(EXTRAIT DE PAGE)
+++++
Idées
Sous quel angle doit-on aborder un monument ? Doit-on considérer l’homme dans son enfance ? La conceptrice du livre écrit : « Freud eut une enfance heureuse entre un père (Jacob) qui aurait pu être son grand-père, une mère (Amalia) qui aurait pu épouser son demi-frère, des neveux qui avaient le même âge que lui »…
On sait que le fameux complexe d’Œdipe, le génie viennois n’a pas eu à chercher très loin pour le trouver. Et c’est du côté d’Amalia que sinue le fil rouge du fameux « continent noir ».
On peut aussi étudier la démarche au travers des écrits. En 1895 paraissent les « Études sur l’hystérie », avec le célèbre cas Anna O., qui laisse à penser que c’est Joseph Breuer qui, sans le savoir, inventa la psychanalyse.
Amis et disciples
On rencontre bien sûr dans le livre d’Élisabeth Roudinesco la célèbre cohorte des amis et disciples de Freud. Chacun mériterait un livre à part. Ainsi de Wilhelm Fliess, bizarre jumeau inversé du maître de Vienne, auteur d’une théorie rapprochant le sexe et le nez, dont il était chirurgien, et qui tira la psychanalyse du côté du mysticisme.
Carl Gustav Jung, que presque tout séparait de Freud, dans sa personnalité et sa théorie de l’inconscient collectif, apparaît souvent comme un être trouble. Ses idées le ramènent à une typologie des races. Il écrit en 1933 : « Le Juif est psychologiquement plus conscient de lui-même que nous ne le sommes… En revanche, l’inconscient aryen est chargé de forces explosives et de la semence d’un avenir encore à naître. »
Vital est le rôle de Sandor Ferenczi(1873-1933), avec qui Freud échangea 1 200 lettres. Il est l’un des tout premiers pionniers de l’aventure psychanalytique, même si ses théories du traumatisme et ses conceptions de la cure le séparent du maître.
+++++
(DOCUMENTS FOURNIS)
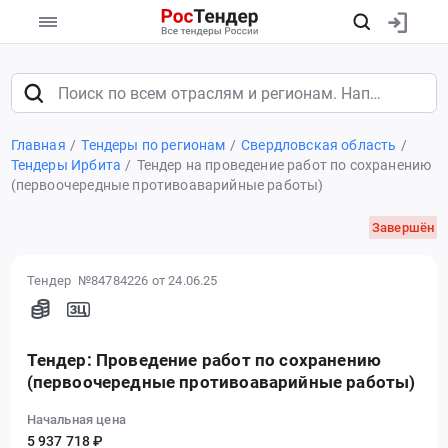
Главная
Тендеры по регионам
Свердловская область
Тендеры Ирбита
Тендер на проведение работ по сохранению
(первоочередные противоаварийные работы)
Завершён
Тендер №84784226
от 24.06.25
Тендер: Проведение работ по сохранению
(первоочередные противоаварийные работы)
Начальная цена
5 937 718 ₽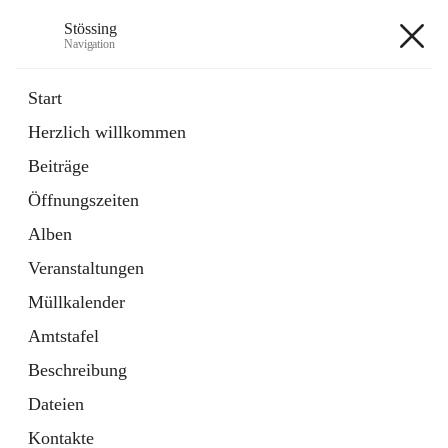
Stössing
Navigation
Stössing
Start
Herzlich willkommen
öffnet
Erhebungsblatt Trinkwasser
Beiträge
in
Datei
neuem
Öffnungszeiten
Tab
öffnet
Kindergarten
in
Ordner
Alben
neuem
Tab
Veranstaltungen
+9
Müllkalender
Amtstafel
Beschreibung
Dateien
Hauptadresse
Kontakte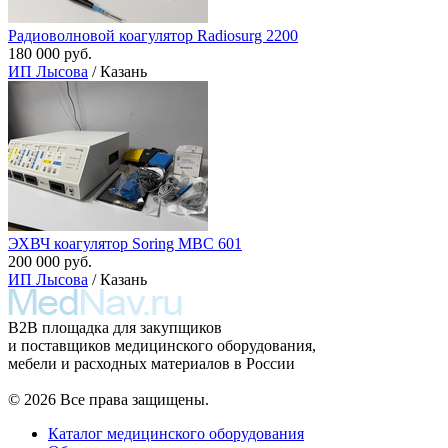
Радиоволновой коагулятор Radiosurg 2200
180 000 руб.
ИП Лысова
/ Казань
ЭХВЧ коагулятор Soring MBC 601
200 000 руб.
ИП Лысова
/ Казань
B2B площадка для закупщиков
и поставщиков медицинского оборудования,
мебели и расходных материалов в России
© 2026 Все права защищены.
Каталог медицинского оборудования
+++++
(CONSIGNE A) Pouvez-vous reproduire à l'identique le passage de l'article sur Freud situé entre « Vital est le » et « séparent du maître. », bornes comprises ?
(CONSIGNE B) Pourriez-vous poursuivre l'article sur Freud à la suite de sa dernière phrase ?
Les documents forment un matériau indépendant de l'article sur Freud.

(RÉPONSE ATTENDUE A)
Vital est le rôle de Sandor Ferenczi(1873-1933), avec qui Freud échangea 1 200 lettres. Il est l’un des tout premiers pionniers de l’aventure psychanalytique, même si ses théories du traumatisme et ses conceptions de la cure le séparent du maître.

(RÉPONSE ATTENDUE B)
On ne peut manquer d’être frappé, au fil de cette lecture, par l’extraordinaire intrication des familles, des amitiés et des relations thérapeutiques, créant mille fils analytico-incestueux. Il n’est pas rare qu’un disciple prestigieux offre à un autre la possible analyse de son fils ou sa fille, totems faisant bon marché des tabous.
Précisément, Freud a subi le « meurtre du père », qu’il situait au début de la civilisation, rançon d’une attitude dictatoriale et excommuniante. Le fait d’avoir contre soi les puissances les plus délétères témoignerait presque qu’on a eu raison. Ainsi, Freud a dû affronter : l’antisémitisme viennois, l’Église, la médecine officielle, l’idéologie communiste, le behaviourisme anglo-saxon et bien sûr le nazisme, dont il a longtemps minimisé la puissance funeste. Faut-il y ajouter un « Livre noir » et les divagations haineuses d’un petit prof ?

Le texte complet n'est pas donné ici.